How can I pass in many objects at once using upsert like with insert([{},{}.{}]) creating new id’s for objects that don’t exist and updating existing ones?
Wondering am I better off storing the value in some variable to use as a filter to check new arrays coming in. and just use insertMany()?

steevej · May 15, 2022, 1:33pm

You will need bulkWrite filled with one updateOne: document per object from crawler.

Each updateOne: will use upsert:true in order to insert the document if it does not exist and to update it or not if it does.

The filter: will contains fields from you input object that determine the uniqueness of your documents. The update: will contains fields that you want to modify.

Billy_Best · May 15, 2022, 5:10pm

Thanks for the reply. I kind of thought so just wanted to check. Often in these situations I gravitate to doing something more complicated and someone comes around and is like why don’t you just do this lol.

Asya_Kamsky · May 16, 2022, 3:45pm

There is another option and that’s inserting new documents into a new (temp) collection, then doing an aggregation on that collection into your “real” collection with appropriate options for cases where the document already exists and nothing has changed. The on field(s) would be the immutable fields that determine that it’s “the same” document…

Asya

Billy_Best · May 16, 2022, 7:55pm

Thank you for this incite. The initial conception of the idea I am working on had a tmp data storage stage but I have not implemented this yet and kind of forgot about it til now. Just a nooby using the mern stack for the first time haha.
Would you make your tmp collection programatically then drop it after? Or would tmp be an actual collection in the db?
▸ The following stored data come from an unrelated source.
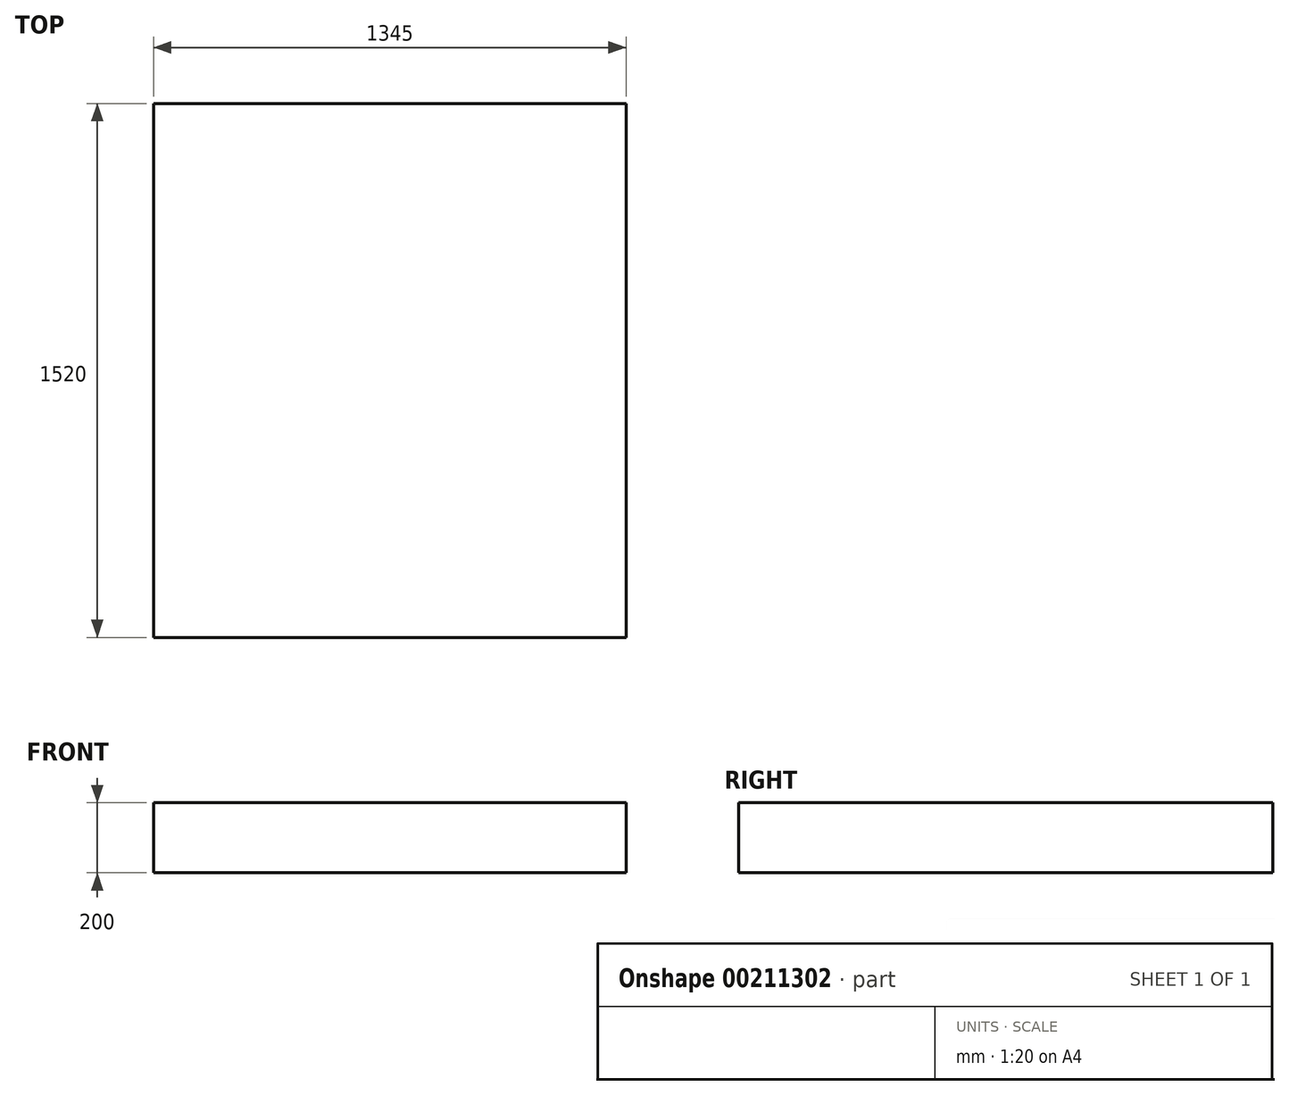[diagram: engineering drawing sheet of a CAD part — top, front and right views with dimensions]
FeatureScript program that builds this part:
annotation { "Feature Type Name" : "Feature", "Feature Type Description" : "" }
export const myFeature = defineFeature(function(context is Context, id is Id, definition is map)
    precondition{}
    {
        {
            var Q0;
            Q0=qCreatedBy(makeId("Top.planeOp"),FACE);
            var sketch = newSketch(context, id + "F0", { "sketchPlane" : qUnion([Q0])});
            skLineSegment(sketch, "E0.bottom", {"start": v(-675.9, 1024.83) * mm, "end": v(669.1, 1024.83) * mm});
            skLineSegment(sketch, "E0.top", {"start": v(-675.9, -495.17) * mm, "end": v(669.1, -495.17) * mm});
            skLineSegment(sketch, "E0.left", {"start": v(-675.9, 1024.83) * mm, "end": v(-675.9, -495.17) * mm});
            skLineSegment(sketch, "E0.right", {"start": v(669.1, 1024.83) * mm, "end": v(669.1, -495.17) * mm});
            skSolve(sketch);
        }
        {
            var Q0;
            Q0=makeQuery(id+"F0.imprint","IMPRINT",FACE,{"disambiguationData":[TD([[makeQuery(id+"F0.imprint","IMPRINT",EDGE,{"derivedFrom":sQuery(id+"F0.wireOp",EDGE,"E0.bottom")}),-1.0]])]});
            extrude(context, id + "F1", {"entities" : qUnion([Q0]), "depth" : 200 * mm});
        }
    });
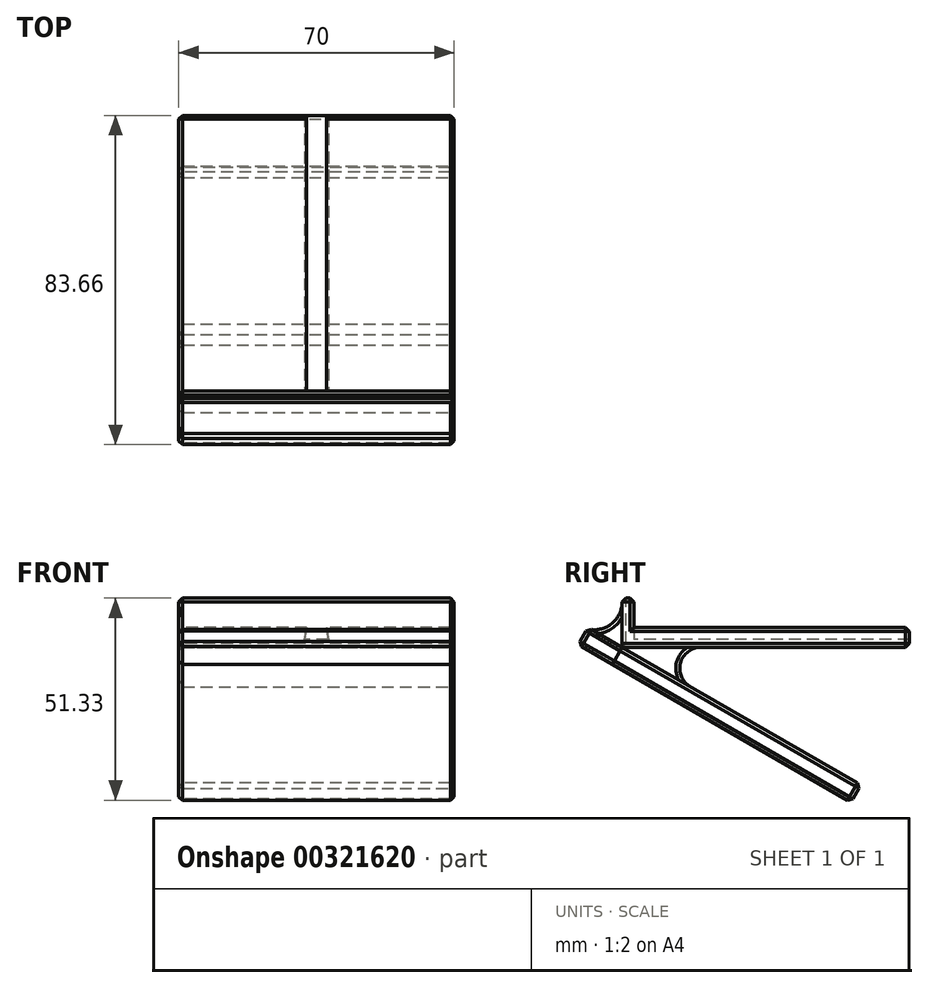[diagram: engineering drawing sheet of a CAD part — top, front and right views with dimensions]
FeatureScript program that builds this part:
annotation { "Feature Type Name" : "Feature", "Feature Type Description" : "" }
export const myFeature = defineFeature(function(context is Context, id is Id, definition is map)
    precondition{}
    {
        {
            var Q0;
            Q0=qCreatedBy(makeId("Top.planeOp"),FACE);
            var sketch = newSketch(context, id + "F0", { "sketchPlane" : qUnion([Q0])});
            skLineSegment(sketch, "E0.bottom", {"start": v(35, 35) * mm, "end": v(-35, 35) * mm});
            skLineSegment(sketch, "E0.top", {"start": v(35, -35) * mm, "end": v(-35, -35) * mm});
            skLineSegment(sketch, "E0.left", {"start": v(35, 35) * mm, "end": v(35, -35) * mm});
            skLineSegment(sketch, "E0.right", {"start": v(-35, 35) * mm, "end": v(-35, -35) * mm});
            skPoint(sketch, "E0.middle", {"position": v(0, 0) * mm});
            skSolve(sketch);
        }
        {
            var Q0;
            Q0=makeQuery(id+"F0.imprint","IMPRINT",FACE,{"disambiguationData":[TD([[makeQuery(id+"F0.imprint","IMPRINT",EDGE,{"derivedFrom":sQuery(id+"F0.wireOp",EDGE,"E0.bottom")}),1.0]])]});
            extrude(context, id + "F1", {"entities" : qUnion([Q0]), "depth" : 5 * mm});
        }
        {
            var Q0;
            Q0=makeQuery(id+"F1.opExtrude","SWEPT_FACE",FACE,{"disambiguationData":[OSD([sQuery(id+"F0.wireOp",EDGE,"E0.top")])]});
            var sketch = newSketch(context, id + "F2", { "sketchPlane" : qUnion([Q0])});
            skLineSegment(sketch, "E1", {"start": v(0, 5) * mm, "end": v(2.5, 5) * mm});
            skLineSegment(sketch, "E2", {"start": v(0, 2) * mm, "end": v(3, 2) * mm});
            skLineSegment(sketch, "E3", {"start": v(3, 2) * mm, "end": v(2.5, 5) * mm});
            skLineSegment(sketch, "E4", {"start": v(0, 2) * mm, "end": v(-3, 2) * mm});
            skLineSegment(sketch, "E5", {"start": v(0, 5) * mm, "end": v(-2.5, 5) * mm});
            skLineSegment(sketch, "E6", {"start": v(-2.5, 5) * mm, "end": v(-3, 2) * mm});
            skSolve(sketch);
        }
        {
            var Q0;
            Q0=makeQuery(id+"F2.imprint","IMPRINT",FACE,{"disambiguationData":[TD([[makeQuery(id+"F2.imprint","IMPRINT",EDGE,{"derivedFrom":sQuery(id+"F2.wireOp",EDGE,"E1")}),1.0]])]});
            var Q1;
            Q1=makeQuery(id+"F1.opExtrude","SWEPT_FACE",FACE,{"disambiguationData":[OSD([sQuery(id+"F0.wireOp",EDGE,"E0.bottom")])]});
            extrude(context, id + "F3", {"entities" : qUnion([Q0]), "operationType" : NewBodyOperationType.REMOVE, "endBound" : BoundingType.UP_TO_SURFACE, "oppositeDirection" : true, "endBoundEntityFace" : qUnion([Q1]), "depth" : 25 * mm});
        }
        {
            var Q0;
            Q0=makeQuery(id+"F1.opExtrude","SWEPT_FACE",FACE,{"disambiguationData":[OSD([sQuery(id+"F0.wireOp",EDGE,"E0.top")])]});
            var sketch = newSketch(context, id + "F4", { "sketchPlane" : qUnion([Q0])});
            skLineSegment(sketch, "E7.bottom", {"start": v(-35, 0) * mm, "end": v(35, 0) * mm});
            skLineSegment(sketch, "E7.top", {"start": v(-35, 12.5) * mm, "end": v(35, 12.5) * mm});
            skLineSegment(sketch, "E7.left", {"start": v(-35, 0) * mm, "end": v(-35, 12.5) * mm});
            skLineSegment(sketch, "E7.right", {"start": v(35, 0) * mm, "end": v(35, 12.5) * mm});
            skSolve(sketch);
        }
        {
            var Q0;
            Q0 = qSketchRegion(id + "F4", true);
            extrude(context, id + "F5", {"entities" : qUnion([Q0]), "operationType" : NewBodyOperationType.ADD, "depth" : 3 * mm});
        }
        {
            var Q0;
            Q0=makeQuery(id+"F5.opExtrude","CAP_EDGE",EDGE,{"disambiguationData":[OSD([sQuery(id+"F4.wireOp",EDGE,"E7.bottom")])],"isStart":false});
            var Q1;
            Q1=makeQuery(id+"F5.boolean.opBoolean","MERGE",EDGE,{"derivedFrom":[makeQuery(id+"F1.opExtrude","CAP_EDGE",EDGE,{"disambiguationData":[OSD([sQuery(id+"F0.wireOp",EDGE,"E0.left")])],"isStart":true}),makeQuery(id+"F5.opExtrude","SWEPT_EDGE",EDGE,{"disambiguationData":[OSD([sQuery(id+"F4.wireOp",EDGE,"E7.bottom"),sQuery(id+"F4.wireOp",EDGE,"E7.right")])]})]});
            cPlane(context, id + "F6", {"entities" : qUnion([Q0, Q1]), "cplaneType" : CPlaneType.LINE_ANGLE, "offset" : 25 * mm, "angle" : 30 * degree, "width" : 150 * mm, "height" : 150 * mm});
        }
        {
            var Q0;
            Q0=qCreatedBy(id+"F6.planeOp",FACE);
            var sketch = newSketch(context, id + "F7", { "sketchPlane" : qUnion([Q0])});
            skLineSegment(sketch, "E8.bottom", {"start": v(-35, -32.9) * mm, "end": v(35, -32.9) * mm});
            skLineSegment(sketch, "E8.top", {"start": v(-35, 37.1) * mm, "end": v(35, 37.1) * mm});
            skLineSegment(sketch, "E8.left", {"start": v(-35, -32.9) * mm, "end": v(-35, 37.1) * mm});
            skLineSegment(sketch, "E8.right", {"start": v(35, -32.9) * mm, "end": v(35, 37.1) * mm});
            skSolve(sketch);
        }
        {
            var Q0;
            Q0 = qSketchRegion(id + "F7", true);
            extrude(context, id + "F8", {"entities" : qUnion([Q0]), "operationType" : NewBodyOperationType.ADD, "oppositeDirection" : true, "depth" : 5 * mm});
        }
        {
            var Q0;
            Q0=makeQuery(id+"F8.opExtrude","SWEPT_FACE",FACE,{"disambiguationData":[OSD([sQuery(id+"F7.wireOp",EDGE,"E8.bottom")])]});
            extrude(context, id + "F9", {"entities" : qUnion([Q0]), "depth" : 10 * mm});
        }
        {
            var Q0;
            Q0=makeQuery(id+"F8.opExtrude","SWEPT_FACE",FACE,{"disambiguationData":[OSD([sQuery(id+"F7.wireOp",EDGE,"E8.right")])]});
            var sketch = newSketch(context, id + "F10", { "sketchPlane" : qUnion([Q0])});
            skLineSegment(sketch, "E9", {"start": v(-38, 0) * mm, "end": v(-20.68, -10) * mm});
            skLineSegment(sketch, "E10", {"start": v(-18, 0) * mm, "end": v(-38, 0) * mm});
            skLineSegment(sketch, "E11", {"start": v(-38, 0) * mm, "end": v(-45.8, 4.5) * mm});
            skLineSegment(sketch, "E12", {"start": v(-38, 0) * mm, "end": v(-38, 11.5) * mm});
            skArc(sketch, "E13", {"start": v(-45.8, 4.5) * mm, "mid": v(-40.34, 6.26) * mm, "end": v(-38, 11.5) * mm});
            skArc(sketch, "E14", {"start": v(-18, 0) * mm, "mid": v(-23.18, -3.97) * mm, "end": v(-20.68, -10) * mm});
            skSolve(sketch);
        }
        {
            var Q0;
            Q0 = qSketchRegion(id + "F10", true);
            var Q1;
            Q1=makeQuery(id+"F8.opExtrude","SWEPT_FACE",FACE,{"disambiguationData":[OSD([sQuery(id+"F7.wireOp",EDGE,"E8.left")])]});
            extrude(context, id + "F11", {"entities" : qUnion([Q0]), "endBound" : BoundingType.UP_TO_SURFACE, "oppositeDirection" : true, "endBoundEntityFace" : qUnion([Q1]), "depth" : 25 * mm});
        }
        {
            var Q0;
            Q0=makeQuery(id+"F9.opExtrude","CAP_EDGE",EDGE,{"disambiguationData":[OSD([sQuery(id+"F7.wireOp",EDGE,"E8.bottom"),sQuery(id+"F7.wireOp",EDGE,"E8.right")])],"isStart":false});
            var Q1;
            {var subQ0=sQuery(id+"F7.wireOp",EDGE,"E8.right");var subQ1=sQuery(id+"F7.wireOp",EDGE,"E8.bottom");Q1=makeQuery(id+"F9.opExtrude","SWEPT_EDGE",EDGE,{"disambiguationData":[OSD([subQ1,subQ0]),TDD([makeQuery(id+"F8.opExtrude","CAP_VERTEX",VERTEX,{"disambiguationData":[OSD([subQ1,subQ0])],"isStart":false})])]});}
            var Q2;
            Q2=makeQuery(id+"F8.opExtrude","CAP_EDGE",EDGE,{"disambiguationData":[OSD([sQuery(id+"F7.wireOp",EDGE,"E8.right")])],"isStart":false});
            var Q3;
            Q3=makeQuery(id+"F5.opExtrude","SWEPT_EDGE",EDGE,{"disambiguationData":[OSD([sQuery(id+"F4.wireOp",EDGE,"E7.top"),sQuery(id+"F4.wireOp",EDGE,"E7.right")])]});
            var Q4;
            Q4=makeQuery(id+"F5.opExtrude","CAP_EDGE",EDGE,{"disambiguationData":[OSD([sQuery(id+"F4.wireOp",EDGE,"E7.right")])],"isStart":true});
            var Q5;
            Q5=makeQuery(id+"F1.opExtrude","CAP_EDGE",EDGE,{"disambiguationData":[OSD([sQuery(id+"F0.wireOp",EDGE,"E0.left")])],"isStart":false});
            var Q6;
            Q6=makeQuery(id+"F1.opExtrude","SWEPT_EDGE",EDGE,{"disambiguationData":[OSD([sQuery(id+"F0.wireOp",EDGE,"E0.bottom"),sQuery(id+"F0.wireOp",EDGE,"E0.left")])]});
            var Q7;
            Q7=makeQuery(id+"F8.opExtrude","SWEPT_EDGE",EDGE,{"disambiguationData":[OSD([sQuery(id+"F7.wireOp",EDGE,"E8.top"),sQuery(id+"F7.wireOp",EDGE,"E8.right")])]});
            var Q8;
            Q8=makeQuery(id+"F5.opExtrude","CAP_EDGE",EDGE,{"disambiguationData":[OSD([sQuery(id+"F4.wireOp",EDGE,"E7.top")])],"isStart":false});
            var Q9;
            Q9=makeQuery(id+"F5.opExtrude","SWEPT_FACE",FACE,{"disambiguationData":[OSD([sQuery(id+"F4.wireOp",EDGE,"E7.top")])]});
            var Q10;
            {var subQ0=sQuery(id+"F7.wireOp",EDGE,"E8.bottom");Q10=makeQuery(id+"F9.opExtrude","CAP_EDGE",EDGE,{"disambiguationData":[OSD([subQ0]),TDD([makeQuery(id+"F8.opExtrude","CAP_EDGE",EDGE,{"disambiguationData":[OSD([subQ0])],"isStart":true})])],"isStart":false});}
            var Q11;
            {var subQ0=sQuery(id+"F7.wireOp",EDGE,"E8.bottom");Q11=makeQuery(id+"F9.opExtrude","CAP_EDGE",EDGE,{"disambiguationData":[OSD([subQ0]),TDD([makeQuery(id+"F8.opExtrude","CAP_EDGE",EDGE,{"disambiguationData":[OSD([subQ0])],"isStart":false})])],"isStart":false});}
            var Q12;
            Q12=makeQuery(id+"F9.opExtrude","CAP_EDGE",EDGE,{"disambiguationData":[OSD([sQuery(id+"F7.wireOp",EDGE,"E8.bottom"),sQuery(id+"F7.wireOp",EDGE,"E8.left")])],"isStart":false});
            var Q13;
            {var subQ0=sQuery(id+"F7.wireOp",EDGE,"E8.left");var subQ1=sQuery(id+"F7.wireOp",EDGE,"E8.bottom");Q13=makeQuery(id+"F9.opExtrude","SWEPT_EDGE",EDGE,{"disambiguationData":[OSD([subQ1,subQ0]),TDD([makeQuery(id+"F8.opExtrude","CAP_VERTEX",VERTEX,{"disambiguationData":[OSD([subQ1,subQ0])],"isStart":false})])]});}
            var Q14;
            Q14=makeQuery(id+"F8.opExtrude","CAP_EDGE",EDGE,{"disambiguationData":[OSD([sQuery(id+"F7.wireOp",EDGE,"E8.left")])],"isStart":false});
            var Q15;
            Q15=makeQuery(id+"F5.opExtrude","CAP_EDGE",EDGE,{"disambiguationData":[OSD([sQuery(id+"F4.wireOp",EDGE,"E7.left")])],"isStart":true});
            var Q16;
            Q16=makeQuery(id+"F1.opExtrude","CAP_EDGE",EDGE,{"disambiguationData":[OSD([sQuery(id+"F0.wireOp",EDGE,"E0.right")])],"isStart":false});
            var Q17;
            Q17=makeQuery(id+"F1.opExtrude","SWEPT_EDGE",EDGE,{"disambiguationData":[OSD([sQuery(id+"F0.wireOp",EDGE,"E0.bottom"),sQuery(id+"F0.wireOp",EDGE,"E0.right")])]});
            var Q18;
            Q18=makeQuery(id+"F8.opExtrude","SWEPT_EDGE",EDGE,{"disambiguationData":[OSD([sQuery(id+"F7.wireOp",EDGE,"E8.top"),sQuery(id+"F7.wireOp",EDGE,"E8.left")])]});
            var Q19;
            Q19=makeQuery(id+"F8.opExtrude","CAP_EDGE",EDGE,{"disambiguationData":[OSD([sQuery(id+"F7.wireOp",EDGE,"E8.top")])],"isStart":false});
            var Q20;
            Q20=makeQuery(id+"F8.opExtrude","SWEPT_FACE",FACE,{"disambiguationData":[OSD([sQuery(id+"F7.wireOp",EDGE,"E8.top")])]});
            var Q21;
            Q21=makeQuery(id+"F1.opExtrude","CAP_EDGE",EDGE,{"disambiguationData":[OSD([sQuery(id+"F0.wireOp",EDGE,"E0.bottom")])],"isStart":true});
            var Q22;
            {var subQ0=sQuery(id+"F0.wireOp",EDGE,"E0.bottom");var subQ1=sQuery(id+"F0.wireOp",EDGE,"E0.left");Q22=makeQuery(id+"F3.boolean.opBoolean","SPLIT",EDGE,{"disambiguationData":[TD([makeQuery(id+"F1.opExtrude","SWEPT_FACE",FACE,{"disambiguationData":[OSD([subQ1])]})])],"derivedFrom":makeQuery(id+"F1.opExtrude","CAP_EDGE",EDGE,{"disambiguationData":[OSD([subQ0])],"isStart":false})});}
            var Q23;
            {var subQ0=sQuery(id+"F0.wireOp",EDGE,"E0.bottom");var subQ1=sQuery(id+"F0.wireOp",EDGE,"E0.right");Q23=makeQuery(id+"F3.boolean.opBoolean","SPLIT",EDGE,{"disambiguationData":[TD([makeQuery(id+"F1.opExtrude","SWEPT_FACE",FACE,{"disambiguationData":[OSD([subQ1])]})])],"derivedFrom":makeQuery(id+"F1.opExtrude","CAP_EDGE",EDGE,{"disambiguationData":[OSD([subQ0])],"isStart":false})});}
            var Q24;
            Q24=makeQuery(id+"F11.opExtrude","CAP_EDGE",EDGE,{"disambiguationData":[OSD([sQuery(id+"F10.wireOp",EDGE,"E13")])],"isStart":true});
            var Q25;
            Q25=makeQuery(id+"F11.opExtrude","CAP_EDGE",EDGE,{"disambiguationData":[OSD([sQuery(id+"F10.wireOp",EDGE,"E14")])],"isStart":true});
            var Q26;
            Q26=makeQuery(id+"F11.opExtrude","CAP_EDGE",EDGE,{"disambiguationData":[OSD([sQuery(id+"F10.wireOp",EDGE,"E13")])],"isStart":false});
            var Q27;
            Q27=makeQuery(id+"F11.opExtrude","CAP_EDGE",EDGE,{"disambiguationData":[OSD([sQuery(id+"F10.wireOp",EDGE,"E14")])],"isStart":false});
            var Q28;
            {var subQ0=sQuery(id+"F7.wireOp",EDGE,"E8.left");var subQ1=sQuery(id+"F7.wireOp",EDGE,"E8.bottom");Q28=makeQuery(id+"F9.opExtrude","SWEPT_EDGE",EDGE,{"disambiguationData":[OSD([subQ1,subQ0]),TDD([makeQuery(id+"F8.opExtrude","CAP_VERTEX",VERTEX,{"disambiguationData":[OSD([subQ1,subQ0])],"isStart":true})])]});}
            var Q29;
            Q29=makeQuery(id+"F8.opExtrude","CAP_EDGE",EDGE,{"disambiguationData":[OSD([sQuery(id+"F7.wireOp",EDGE,"E8.left")])],"isStart":true});
            var Q30;
            Q30=makeQuery(id+"F5.opExtrude","CAP_EDGE",EDGE,{"disambiguationData":[OSD([sQuery(id+"F4.wireOp",EDGE,"E7.left")])],"isStart":false});
            var Q31;
            Q31=makeQuery(id+"F5.boolean.opBoolean","MERGE",EDGE,{"derivedFrom":[makeQuery(id+"F1.opExtrude","CAP_EDGE",EDGE,{"disambiguationData":[OSD([sQuery(id+"F0.wireOp",EDGE,"E0.right")])],"isStart":true}),makeQuery(id+"F5.opExtrude","SWEPT_EDGE",EDGE,{"disambiguationData":[OSD([sQuery(id+"F4.wireOp",EDGE,"E7.bottom"),sQuery(id+"F4.wireOp",EDGE,"E7.left")])]})]});
            var Q32;
            {var subQ0=sQuery(id+"F7.wireOp",EDGE,"E8.right");var subQ1=sQuery(id+"F7.wireOp",EDGE,"E8.bottom");Q32=makeQuery(id+"F9.opExtrude","SWEPT_EDGE",EDGE,{"disambiguationData":[OSD([subQ1,subQ0]),TDD([makeQuery(id+"F8.opExtrude","CAP_VERTEX",VERTEX,{"disambiguationData":[OSD([subQ1,subQ0])],"isStart":true})])]});}
            var Q33;
            Q33=makeQuery(id+"F8.opExtrude","CAP_EDGE",EDGE,{"disambiguationData":[OSD([sQuery(id+"F7.wireOp",EDGE,"E8.right")])],"isStart":true});
            var Q34;
            Q34=makeQuery(id+"F5.boolean.opBoolean","MERGE",EDGE,{"derivedFrom":[makeQuery(id+"F1.opExtrude","CAP_EDGE",EDGE,{"disambiguationData":[OSD([sQuery(id+"F0.wireOp",EDGE,"E0.left")])],"isStart":true}),makeQuery(id+"F5.opExtrude","SWEPT_EDGE",EDGE,{"disambiguationData":[OSD([sQuery(id+"F4.wireOp",EDGE,"E7.bottom"),sQuery(id+"F4.wireOp",EDGE,"E7.right")])]})]});
            chamfer(context, id + "F12", {"entities" : qUnion([Q0, Q1, Q2, Q3, Q4, Q5, Q6, Q7, Q8, Q9, Q10, Q11, Q12, Q13, Q14, Q15, Q16, Q17, Q18, Q19, Q20, Q21, Q22, Q23, Q24, Q25, Q26, Q27, Q28, Q29, Q30, Q31, Q32, Q33, Q34]), "width" : 1 * mm});
        }
    });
Asya_Kamsky · May 16, 2022, 8:08pm

I’m using the term “temp” figuratively, i.e. your application would create it, populate it and then after merging the results into the “regular” collection it would then be dropped by same code.

Asya

Billy_Best · May 16, 2022, 8:11pm

Gotcha. Thanks again.

steevej · May 17, 2022, 2:03am

What would be the pros of this alternative?

I feel it would be more resource intensive compared to bulkWrite.

Extra RAM for the temporary collection and the default _id:1 index
Potentially extra disk space if the collection has to be written before the final erase
Extra replication for documents that are duplicate and would result in a no-op
Extra space in the oplog

Billy_Best · May 17, 2022, 6:06am

From my perspective in this case bulkWrite is the more elegant solution and what I am using to ensure no duplicates are entered. I think Asya was pointing out it was possible. Which reminded me that you can run data through some pipeline before entering it. Not sure exactly when I would do this as for my usecase I have been formatting my data before entering it so its already clean I guess you can say and any new data I want to derive from that I would just do aggregation on my existing collections I presume. I haven’t got that far haha

steevej · May 17, 2022, 12:47pm

I am all for knowing the alternatives.

At this point, I can see a pro for the temporary collection alternative. You have a log or history of the input, specially if you do not delete the documents inserted right after you processed them. You can maintained status information about when and how they are processed. And you can use a TTL index to eventually automatically delete them.

I wanted to fire the discussion to see if there are more pros or cons that I do not see.

system · May 22, 2022, 12:47pm

This topic was automatically closed 5 days after the last reply. New replies are no longer allowed.